In common speech, "data" and "statistics" are synonymous, but when doing research, they're not.

Statistics

Statistics are data that are already aggregated. Tables of information, like years of education vs mean income, bar charts, pie charts and statements like "20% of people don't understand statistics" are statistics. Or, to put it a different way, data turns into statistics once the analysis has been completed.

Data

Statistics don't generally arrive fully formed out of thin air. Their precursor is the raw information used to create them, or data. Data can take many forms, but several commonly encountered types can include:

Raw machine readable data, such as a 100000 line log of experimental interactions
Survey data, or the responses from each studied unit (like an individual) and all the responses to the survey
Environmental data, such as Temperature and rainfall information for a particular weather station for the past 100 years

These items are largely impenetrable until some sort of analysis has taken place on them. So, data is the precursor to statistics.

Singular or plural?

"Data" can be used as collective noun, thus "data is" is perfectly acceptable. Datum is also the singular of data, but is less commonly used. You may see "data is" in this guide. If this bothers you, you can create an agendum to discuss it.

 

Survey data

Surveys conducted by government organizations, private or not-for-profit organizations, or academic researchers are a common source of data for research. Each piece of data collected about a survey respondent is referred to as a variable, and each individual’s response is referred to as a case. Surveys may be cross-sectional (a snapshot of the respondents at one point in time) or longitudinal (repeated observations of the same respondents over a period of time.

Statistics Canada is the primary source of Canadian survey data, which is available in aggregate or microdata forms:

Aggregate data is often presented in tables, reports, or maps that provide a thematic overview or analysis of the survey results. The Statistics Canada Data page is a good source of aggregate data.
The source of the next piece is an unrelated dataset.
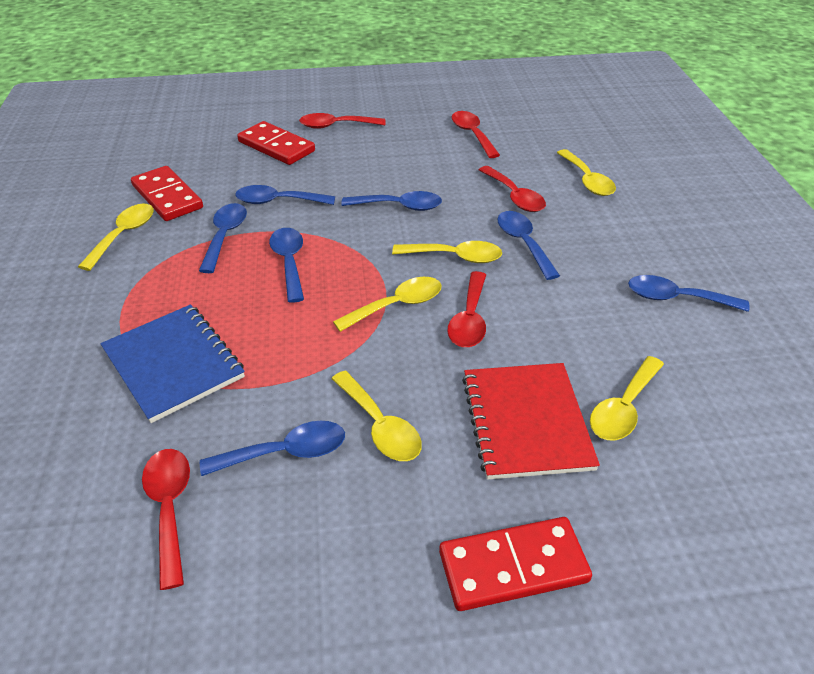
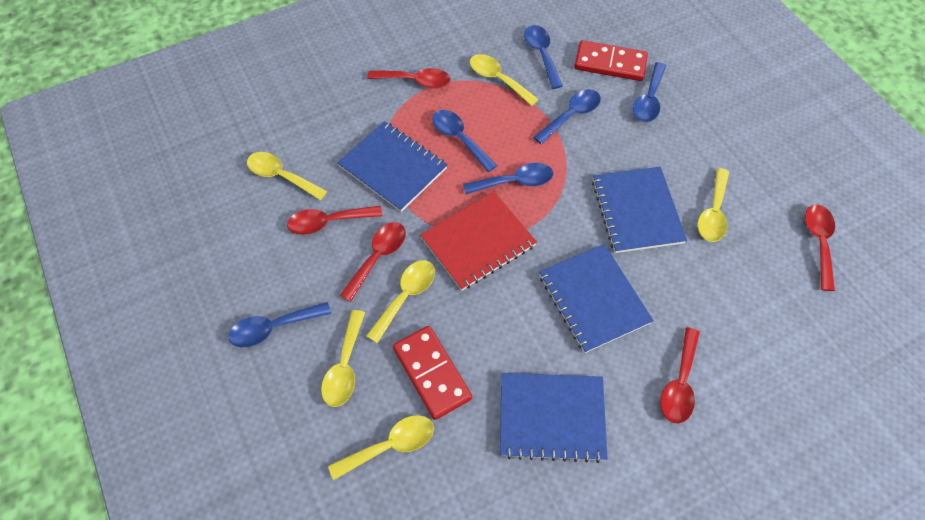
blue notebook: [100,304,245,423] = 1 -> [337,121,447,212] [500,373,608,463] [539,244,654,353] [592,167,687,253] = 4
blue spoon: [199,203,247,273] [200,421,345,476] [235,185,335,205] [269,228,304,303] [341,191,442,211] [497,211,560,280] [628,275,749,312] = 7 -> [229,302,331,347] [433,110,497,172] [463,163,553,194] [524,25,563,89] [533,89,601,144] [633,62,666,122] = 6
red domino: [131,166,203,221] [237,121,315,165] [439,517,592,611] = 3 -> [393,326,472,420] [574,40,648,81] = 2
Microdata consists of the individual survey responses. Statistics Canada provides data from many of their surveys in Public Use Microdata Files (PUMFs). Some variables are excluded or grouped in PUMFs to protect respondent confidentiality.* UBC's Abacus data repository is a good place to find Statistics Canada PUMFs.

Survey data is accompanied by documentation to help you interpret it. Consult the user's guide, data dictionary, and other documentation for information about survey methodology and variables.

 

* Researchers who need more detail than the PUMFs may apply for access to Statistics Canada Master Files (this is not generally available for undergraduate work). See Research Data Centres for more information.